┌────────

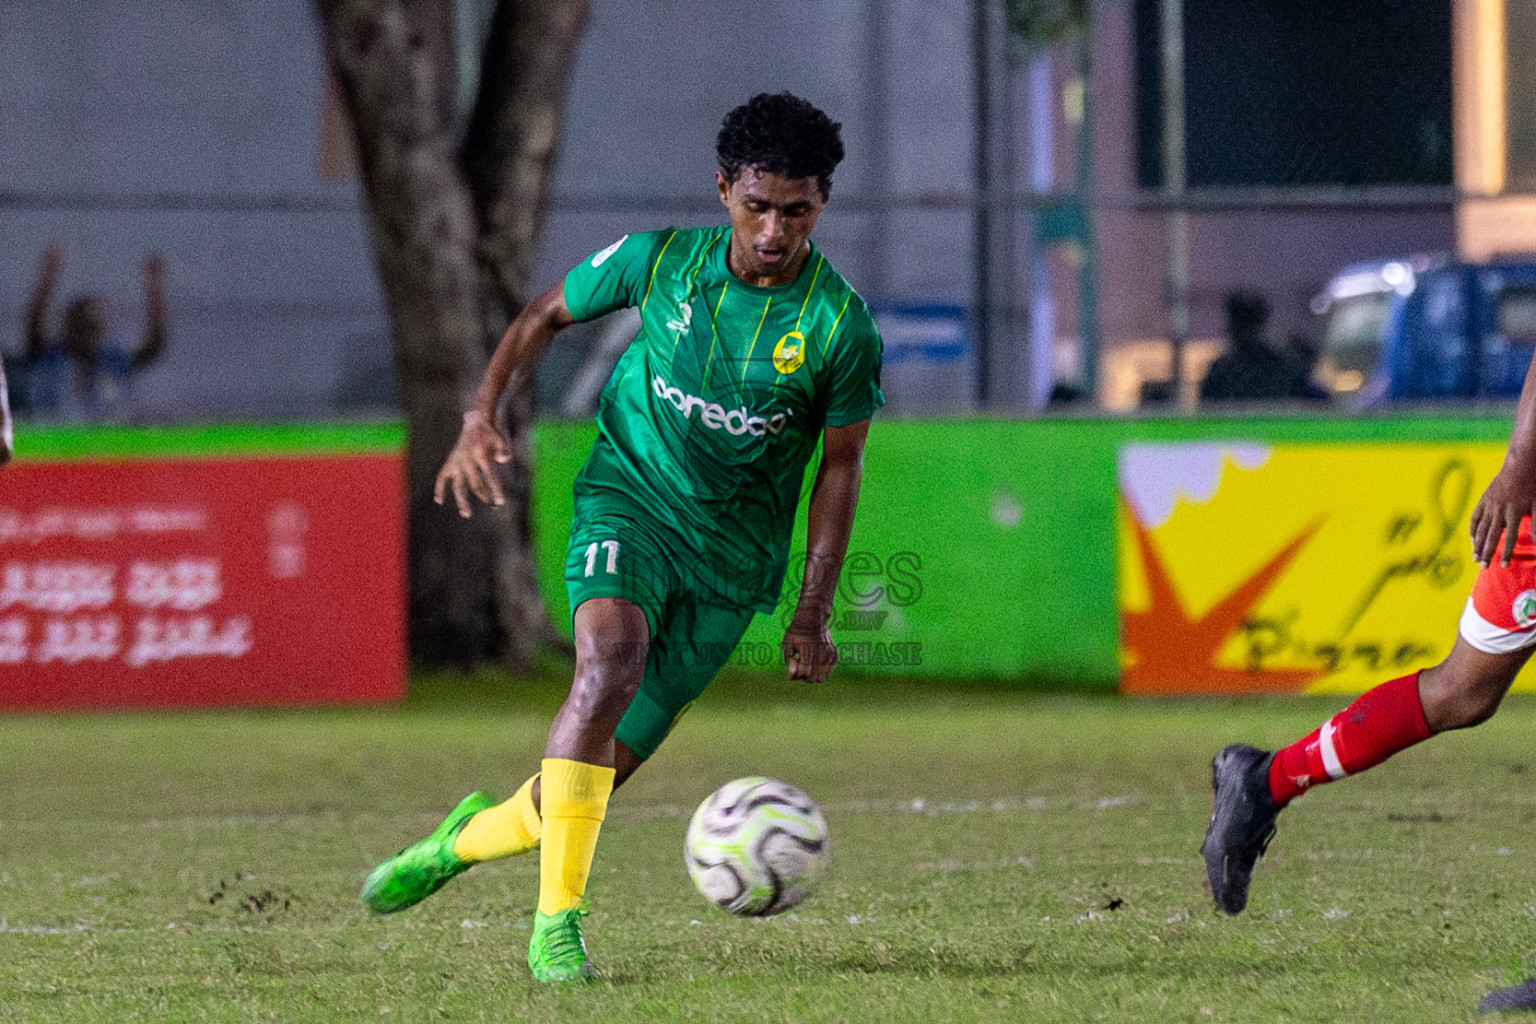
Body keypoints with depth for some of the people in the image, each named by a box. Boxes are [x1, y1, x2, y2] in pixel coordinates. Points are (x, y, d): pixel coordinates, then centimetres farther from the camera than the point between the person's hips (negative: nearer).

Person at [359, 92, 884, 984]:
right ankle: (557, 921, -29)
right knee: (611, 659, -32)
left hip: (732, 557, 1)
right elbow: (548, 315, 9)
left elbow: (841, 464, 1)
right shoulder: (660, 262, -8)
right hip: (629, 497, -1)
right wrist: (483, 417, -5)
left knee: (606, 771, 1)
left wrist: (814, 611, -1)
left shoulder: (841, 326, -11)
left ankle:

└────────

**Problem details**
How many lines of the records above contain the string "left", counting case? Reply with the number only.

**Expected answer**
6